The pope “is one of the great voices of reason and compelling moral authority on the subject of the climate crisis,” Kerry told Vatican News. “He’s been ahead of the curve. He’s been a leader. His encyclical Laudato Si is really a very, very powerful document, eloquent and morally very persuasive.”
Francis will be “a very important voice leading up to and through the Glasgow conference, which I believe he intends to attend,” said Kerry, who serves as Special U.S. Presidential Envoy for Climate. “So, we need everybody in this fight. All the leaders of the world need to come together and every country needs to do its part.”
His Holiness “speaks with a moral authority that is quite separate,” Kerry added. “It’s unique and we need all the power we can bring to the table.”
Kerry is currently traveling in Europe to meet with European government officials and business leaders in Rome, London, and Berlin in preparation for the 26th Conference of the Parties (COP26) to the U.N. Framework Convention on Climate Change, scheduled to take place next November.
Last January, Kerry told the BBC that humanity has only nine years to save the planet from man-made climate change.

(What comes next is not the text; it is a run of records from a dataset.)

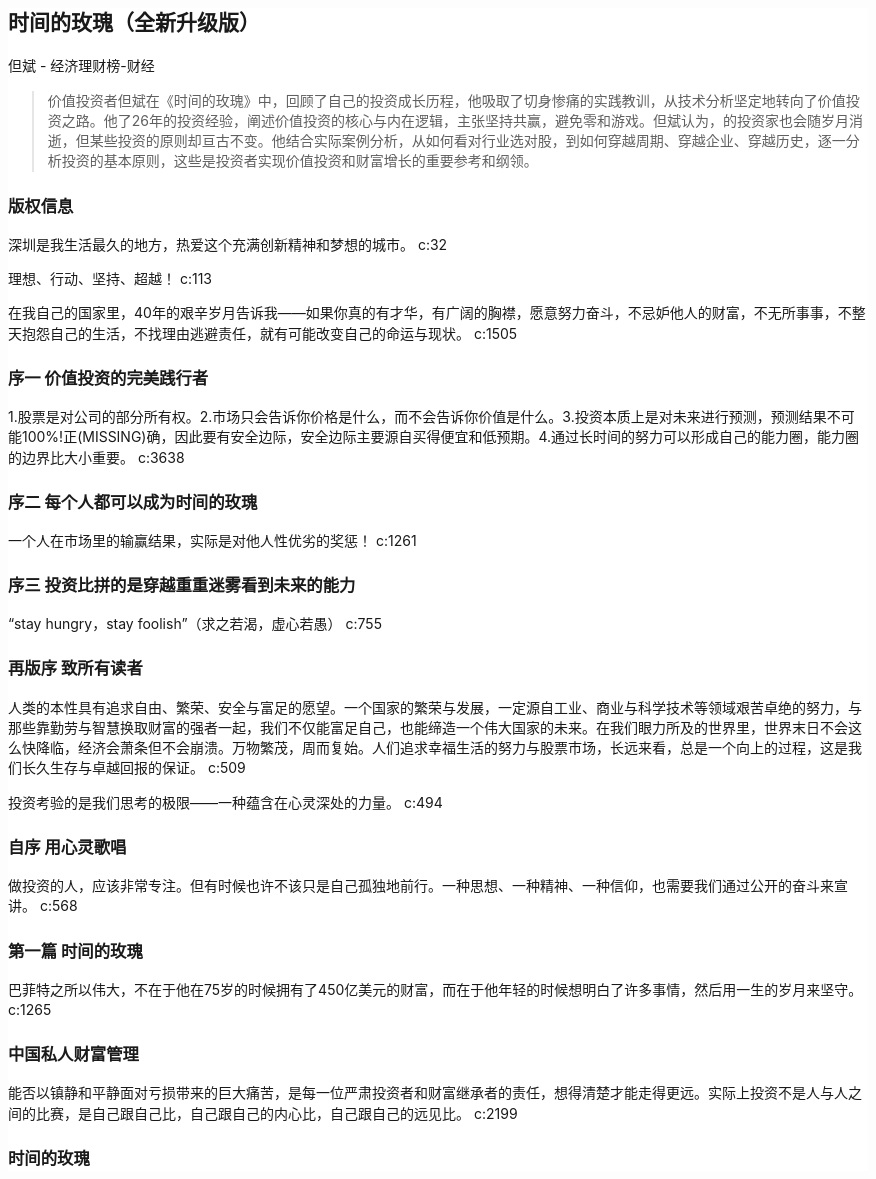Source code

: ## 时间的玫瑰（全新升级版）

但斌  -  经济理财榜-财经

> 价值投资者但斌在《时间的玫瑰》中，回顾了自己的投资成长历程，他吸取了切身惨痛的实践教训，从技术分析坚定地转向了价值投资之路。他了26年的投资经验，阐述价值投资的核心与内在逻辑，主张坚持共赢，避免零和游戏。但斌认为，的投资家也会随岁月消逝，但某些投资的原则却亘古不变。他结合实际案例分析，从如何看对行业选对股，到如何穿越周期、穿越企业、穿越历史，逐一分析投资的基本原则，这些是投资者实现价值投资和财富增长的重要参考和纲领。


### 版权信息

深圳是我生活最久的地方，热爱这个充满创新精神和梦想的城市。 c:32

理想、行动、坚持、超越！ c:113

在我自己的国家里，40年的艰辛岁月告诉我——如果你真的有才华，有广阔的胸襟，愿意努力奋斗，不忌妒他人的财富，不无所事事，不整天抱怨自己的生活，不找理由逃避责任，就有可能改变自己的命运与现状。 c:1505

### 序一 价值投资的完美践行者

1.股票是对公司的部分所有权。2.市场只会告诉你价格是什么，而不会告诉你价值是什么。3.投资本质上是对未来进行预测，预测结果不可能100%!正(MISSING)确，因此要有安全边际，安全边际主要源自买得便宜和低预期。4.通过长时间的努力可以形成自己的能力圈，能力圈的边界比大小重要。 c:3638

### 序二 每个人都可以成为时间的玫瑰

一个人在市场里的输赢结果，实际是对他人性优劣的奖惩！ c:1261

### 序三 投资比拼的是穿越重重迷雾看到未来的能力

“stay hungry，stay foolish”（求之若渴，虚心若愚） c:755

### 再版序 致所有读者

人类的本性具有追求自由、繁荣、安全与富足的愿望。一个国家的繁荣与发展，一定源自工业、商业与科学技术等领域艰苦卓绝的努力，与那些靠勤劳与智慧换取财富的强者一起，我们不仅能富足自己，也能缔造一个伟大国家的未来。在我们眼力所及的世界里，世界末日不会这么快降临，经济会萧条但不会崩溃。万物繁茂，周而复始。人们追求幸福生活的努力与股票市场，长远来看，总是一个向上的过程，这是我们长久生存与卓越回报的保证。 c:509

投资考验的是我们思考的极限——一种蕴含在心灵深处的力量。 c:494

### 自序 用心灵歌唱

做投资的人，应该非常专注。但有时候也许不该只是自己孤独地前行。一种思想、一种精神、一种信仰，也需要我们通过公开的奋斗来宣讲。 c:568

### 第一篇 时间的玫瑰

巴菲特之所以伟大，不在于他在75岁的时候拥有了450亿美元的财富，而在于他年轻的时候想明白了许多事情，然后用一生的岁月来坚守。 c:1265

### 中国私人财富管理

能否以镇静和平静面对亏损带来的巨大痛苦，是每一位严肃投资者和财富继承者的责任，想得清楚才能走得更远。实际上投资不是人与人之间的比赛，是自己跟自己比，自己跟自己的内心比，自己跟自己的远见比。 c:2199

### 时间的玫瑰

“Glasgow will be extremely important,” Kerry said. “In fact, I would say that in my judgment, it is the last best chance the world has to come together in order to do the things we need to do to avoid the worst consequences of the climate crisis.”

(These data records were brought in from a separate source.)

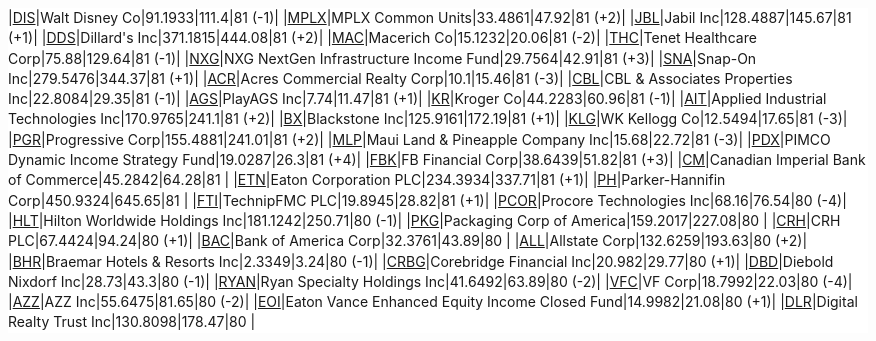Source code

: |[DIS](https://finance.yahoo.com/quote/DIS/)|Walt Disney Co|91.1933|111.4|81 (-1)|
|[MPLX](https://finance.yahoo.com/quote/MPLX/)|MPLX Common Units|33.4861|47.92|81 (+2)|
|[JBL](https://finance.yahoo.com/quote/JBL/)|Jabil Inc|128.4887|145.67|81 (+1)|
|[DDS](https://finance.yahoo.com/quote/DDS/)|Dillard's Inc|371.1815|444.08|81 (+2)|
|[MAC](https://finance.yahoo.com/quote/MAC/)|Macerich Co|15.1232|20.06|81 (-2)|
|[THC](https://finance.yahoo.com/quote/THC/)|Tenet Healthcare Corp|75.88|129.64|81 (-1)|
|[NXG](https://finance.yahoo.com/quote/NXG/)|NXG NextGen Infrastructure Income Fund|29.7564|42.91|81 (+3)|
|[SNA](https://finance.yahoo.com/quote/SNA/)|Snap-On Inc|279.5476|344.37|81 (+1)|
|[ACR](https://finance.yahoo.com/quote/ACR/)|Acres Commercial Realty Corp|10.1|15.46|81 (-3)|
|[CBL](https://finance.yahoo.com/quote/CBL/)|CBL & Associates Properties Inc|22.8084|29.35|81 (-1)|
|[AGS](https://finance.yahoo.com/quote/AGS/)|PlayAGS Inc|7.74|11.47|81 (+1)|
|[KR](https://finance.yahoo.com/quote/KR/)|Kroger Co|44.2283|60.96|81 (-1)|
|[AIT](https://finance.yahoo.com/quote/AIT/)|Applied Industrial Technologies Inc|170.9765|241.1|81 (+2)|
|[BX](https://finance.yahoo.com/quote/BX/)|Blackstone Inc|125.9161|172.19|81 (+1)|
|[KLG](https://finance.yahoo.com/quote/KLG/)|WK Kellogg Co|12.5494|17.65|81 (-3)|
|[PGR](https://finance.yahoo.com/quote/PGR/)|Progressive Corp|155.4881|241.01|81 (+2)|
|[MLP](https://finance.yahoo.com/quote/MLP/)|Maui Land & Pineapple Company Inc|15.68|22.72|81 (-3)|
|[PDX](https://finance.yahoo.com/quote/PDX/)|PIMCO Dynamic Income Strategy Fund|19.0287|26.3|81 (+4)|
|[FBK](https://finance.yahoo.com/quote/FBK/)|FB Financial Corp|38.6439|51.82|81 (+3)|
|[CM](https://finance.yahoo.com/quote/CM/)|Canadian Imperial Bank of Commerce|45.2842|64.28|81 |
|[ETN](https://finance.yahoo.com/quote/ETN/)|Eaton Corporation PLC|234.3934|337.71|81 (+1)|
|[PH](https://finance.yahoo.com/quote/PH/)|Parker-Hannifin Corp|450.9324|645.65|81 |
|[FTI](https://finance.yahoo.com/quote/FTI/)|TechnipFMC PLC|19.8945|28.82|81 (+1)|
|[PCOR](https://finance.yahoo.com/quote/PCOR/)|Procore Technologies Inc|68.16|76.54|80 (-4)|
|[HLT](https://finance.yahoo.com/quote/HLT/)|Hilton Worldwide Holdings Inc|181.1242|250.71|80 (-1)|
|[PKG](https://finance.yahoo.com/quote/PKG/)|Packaging Corp of America|159.2017|227.08|80 |
|[CRH](https://finance.yahoo.com/quote/CRH/)|CRH PLC|67.4424|94.24|80 (+1)|
|[BAC](https://finance.yahoo.com/quote/BAC/)|Bank of America Corp|32.3761|43.89|80 |
|[ALL](https://finance.yahoo.com/quote/ALL/)|Allstate Corp|132.6259|193.63|80 (+2)|
|[BHR](https://finance.yahoo.com/quote/BHR/)|Braemar Hotels & Resorts Inc|2.3349|3.24|80 (-1)|
|[CRBG](https://finance.yahoo.com/quote/CRBG/)|Corebridge Financial Inc|20.982|29.77|80 (+1)|
|[DBD](https://finance.yahoo.com/quote/DBD/)|Diebold Nixdorf Inc|28.73|43.3|80 (-1)|
|[RYAN](https://finance.yahoo.com/quote/RYAN/)|Ryan Specialty Holdings Inc|41.6492|63.89|80 (-2)|
|[VFC](https://finance.yahoo.com/quote/VFC/)|VF Corp|18.7992|22.03|80 (-4)|
|[AZZ](https://finance.yahoo.com/quote/AZZ/)|AZZ Inc|55.6475|81.65|80 (-2)|
|[EOI](https://finance.yahoo.com/quote/EOI/)|Eaton Vance Enhanced Equity Income Closed Fund|14.9982|21.08|80 (+1)|
|[DLR](https://finance.yahoo.com/quote/DLR/)|Digital Realty Trust Inc|130.8098|178.47|80 |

“Three years ago, we were told we have 12 years to avoid those consequences,” Kerry added. “Three of those years were lost because we had Donald Trump, who didn’t believe in any of it. And now we have nine years left to try to do what science is telling us we need to do.”
The following month, however, Kerry came under fire when it was revealed he had taken a private jet to Iceland in 2019 to accept the Arctic Circle Prize for his leadership on climate change. Private jets are estimated to generate some ten times the amount of green house gas emissions per passenger as compared to commercial air travel.
Kerry defended his choice of transportation, saying that a private jet was “the only choice for somebody like me who is traveling the world to win this battle.”
“No country is exempt from needing to take measures to deal with this crisis,” Kerry told Vatican News this weekend. “On the other hand, we don’t expect a very small economy, a very small country, and a very small emitter of greenhouse gases to step up and do the same thing we’re going to do.”
The United States “has to put up its fair share of funding for adaptation for resilience,” he said. “We have to lead in helping to cut our emissions — and we are!”
“If the United States was at zero-emissions tomorrow, we’d still have crisis,” Kerry asserted. “We are only 11 percent of all the world’s emissions. So, 89 percent is other countries. Twenty countries are responsible for about 73, 75 percent of the emissions.”
“And I think His Holiness, the Pope Francis speaks with unique authority, compelling moral authority, and that hopefully can help push people to greater ambition to get the job done,” Kerry added.
“The Holy Father is one of, if not the, one of the most powerful voices on the planet and he’s been extraordinary in the eloquence of his call on people to do to step up and be reasonable and to live out our responsibility as human beings in caring for God’s creation,” Kerry said.
The pope is “above politics,” Kerry added, and so “he can sort of shake people a little bit and bring them to the table with a better sense of our common obligation.”
“So, I think that the world has a special respect for Pope Francis and there is no question that he has already been a significant leader in this endeavor,” he said. “And we look to him for further guidance and help in getting this job done.”